Employees are racing to remove weapons and documents from the compound in Sanaa, which will shut down this week.

The American Embassy in Yemen is closing down this week amid political turmoil and a crumbling security situation in the region.

Embassy employees plan to shut down the U.S. mission in Yemen’s capital city of Sana’a by Wednesday, and have been disposing of documents and weapons and leaving the area over the last few days, Reuters reported Tuesday.

The embassy, located in the capital city of Sana’a, was closed to the public last month as “a prudent precaution,” according to U.S. officials cited by NBC News, after years of violence among various rebel groups within Yemen boiled over. Shiite Houthi rebels, based in the northern part of the country, overran Western-backed Yemeni President Abed Rabbo Mansour Hadi’s palace on Jan. 20. Days later, Hadi and his entire Cabinet resigned, leaving the Houthis effectively in control of the Yemeni government.

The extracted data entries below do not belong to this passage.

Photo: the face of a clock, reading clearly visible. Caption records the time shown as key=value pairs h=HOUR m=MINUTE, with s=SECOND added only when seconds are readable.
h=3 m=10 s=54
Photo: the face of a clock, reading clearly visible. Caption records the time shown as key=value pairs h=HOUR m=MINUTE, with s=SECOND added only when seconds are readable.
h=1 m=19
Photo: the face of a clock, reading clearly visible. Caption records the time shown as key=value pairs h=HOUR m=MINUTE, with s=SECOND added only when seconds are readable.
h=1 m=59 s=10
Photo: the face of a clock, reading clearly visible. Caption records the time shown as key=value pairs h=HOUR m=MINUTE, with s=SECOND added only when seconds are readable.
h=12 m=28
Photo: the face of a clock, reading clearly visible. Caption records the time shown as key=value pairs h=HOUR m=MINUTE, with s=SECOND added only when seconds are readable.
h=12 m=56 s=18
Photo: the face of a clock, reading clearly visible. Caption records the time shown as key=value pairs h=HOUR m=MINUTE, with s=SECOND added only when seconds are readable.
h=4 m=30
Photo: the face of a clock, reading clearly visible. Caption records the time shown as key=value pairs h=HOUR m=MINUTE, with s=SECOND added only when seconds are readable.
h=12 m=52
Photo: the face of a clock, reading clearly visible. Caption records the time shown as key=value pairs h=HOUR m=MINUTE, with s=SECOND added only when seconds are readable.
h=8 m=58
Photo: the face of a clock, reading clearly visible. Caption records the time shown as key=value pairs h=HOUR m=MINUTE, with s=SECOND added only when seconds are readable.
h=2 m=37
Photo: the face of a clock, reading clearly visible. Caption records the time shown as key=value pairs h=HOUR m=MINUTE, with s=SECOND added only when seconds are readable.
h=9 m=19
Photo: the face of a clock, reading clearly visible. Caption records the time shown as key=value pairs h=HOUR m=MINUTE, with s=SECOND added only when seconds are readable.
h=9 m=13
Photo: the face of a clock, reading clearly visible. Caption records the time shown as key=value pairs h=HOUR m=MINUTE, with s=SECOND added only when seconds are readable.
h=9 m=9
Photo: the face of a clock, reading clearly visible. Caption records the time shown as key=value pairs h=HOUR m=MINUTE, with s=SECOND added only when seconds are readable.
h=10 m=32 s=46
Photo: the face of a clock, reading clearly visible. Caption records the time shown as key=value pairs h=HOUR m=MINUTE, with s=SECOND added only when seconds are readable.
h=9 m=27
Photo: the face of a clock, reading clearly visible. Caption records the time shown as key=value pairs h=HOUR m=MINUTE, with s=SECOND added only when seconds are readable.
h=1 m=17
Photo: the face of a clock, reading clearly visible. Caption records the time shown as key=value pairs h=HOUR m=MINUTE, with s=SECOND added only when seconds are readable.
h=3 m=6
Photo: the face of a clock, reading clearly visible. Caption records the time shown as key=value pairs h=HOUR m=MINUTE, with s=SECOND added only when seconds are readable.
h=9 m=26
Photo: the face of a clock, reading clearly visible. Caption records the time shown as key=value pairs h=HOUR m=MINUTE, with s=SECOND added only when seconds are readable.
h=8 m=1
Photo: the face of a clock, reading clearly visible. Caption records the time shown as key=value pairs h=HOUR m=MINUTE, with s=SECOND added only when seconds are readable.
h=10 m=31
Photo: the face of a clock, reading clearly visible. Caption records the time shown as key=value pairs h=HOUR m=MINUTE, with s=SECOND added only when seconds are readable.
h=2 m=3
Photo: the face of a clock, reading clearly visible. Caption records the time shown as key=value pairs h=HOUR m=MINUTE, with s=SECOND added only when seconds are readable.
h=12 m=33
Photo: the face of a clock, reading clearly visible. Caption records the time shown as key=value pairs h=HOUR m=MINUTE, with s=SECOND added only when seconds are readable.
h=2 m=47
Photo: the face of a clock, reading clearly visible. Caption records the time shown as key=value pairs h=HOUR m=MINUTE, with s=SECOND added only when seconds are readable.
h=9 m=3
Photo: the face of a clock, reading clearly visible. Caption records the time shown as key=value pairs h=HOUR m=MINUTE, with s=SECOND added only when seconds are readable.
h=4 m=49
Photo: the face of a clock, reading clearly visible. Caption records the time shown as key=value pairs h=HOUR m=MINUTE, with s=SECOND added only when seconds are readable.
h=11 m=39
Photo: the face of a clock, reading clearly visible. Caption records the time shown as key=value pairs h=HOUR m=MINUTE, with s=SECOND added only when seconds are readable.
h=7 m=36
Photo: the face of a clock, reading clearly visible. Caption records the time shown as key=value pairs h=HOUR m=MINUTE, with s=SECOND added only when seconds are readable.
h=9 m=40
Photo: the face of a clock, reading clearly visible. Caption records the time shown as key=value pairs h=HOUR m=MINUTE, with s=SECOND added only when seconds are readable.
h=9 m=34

Several months before that happened, the U.S. Embassy sent nonessential staff home.

Matthew Tueller, the U.S. ambassador to Yemen, has reportedly told employees that the Obama administration may ask the Turkish or Algerian embassies in Sana’a to look after U.S. interests in Yemen. Tueller, who was appointed last May, has appeared calm in the face of the collapse of Yemen’s government. “As long as he can operate there, he will want to,” Ryan Crocker, a former top U.S. diplomat who worked with Tueller, told Politico last month. “He personifies one of my mantras for service in the Middle East: Don’t panic.”

But embassy employees have had reason to panic before.

In June 2001, Yemeni authorities arrested eight Yemenis believed to be plotting to blow up the building. In 2008, Qaida affiliated terrorists detonated a car bomb near the embassy’s security gate and tried to storm the compound. The attack killed 16 Yemeni police and civilians and six assailants. In 2009, three gunmen opened fire at a checkpoint outside the embassy. They were quickly apprehended, and no one was injured.

The United States first established diplomatic relations with Yemen in 1946, sending two diplomats to lead the American mission there in the city of Taiz. In 1963, the mission was elevated to embassy status, but there was no U.S. ambassador until 1967, after the mission had relocated to Sana’a. Yemen temporarily severed ties with the U.S. that year during the Arab-Israeli conflict. The U.S. established an embassy in Aden after relations were restored later that year, but it closed in 1969 amid disagreement between the two nations and never reopened. In 1972, the Sana’a embassy opened again, and William R. Crawford, Jr., became the first U.S. ambassador to Yemen to live there.

This week’s closure means that the U.S. now does not have a functioning embassy in three Arab Spring countries: Yemen, Libya. and Syria.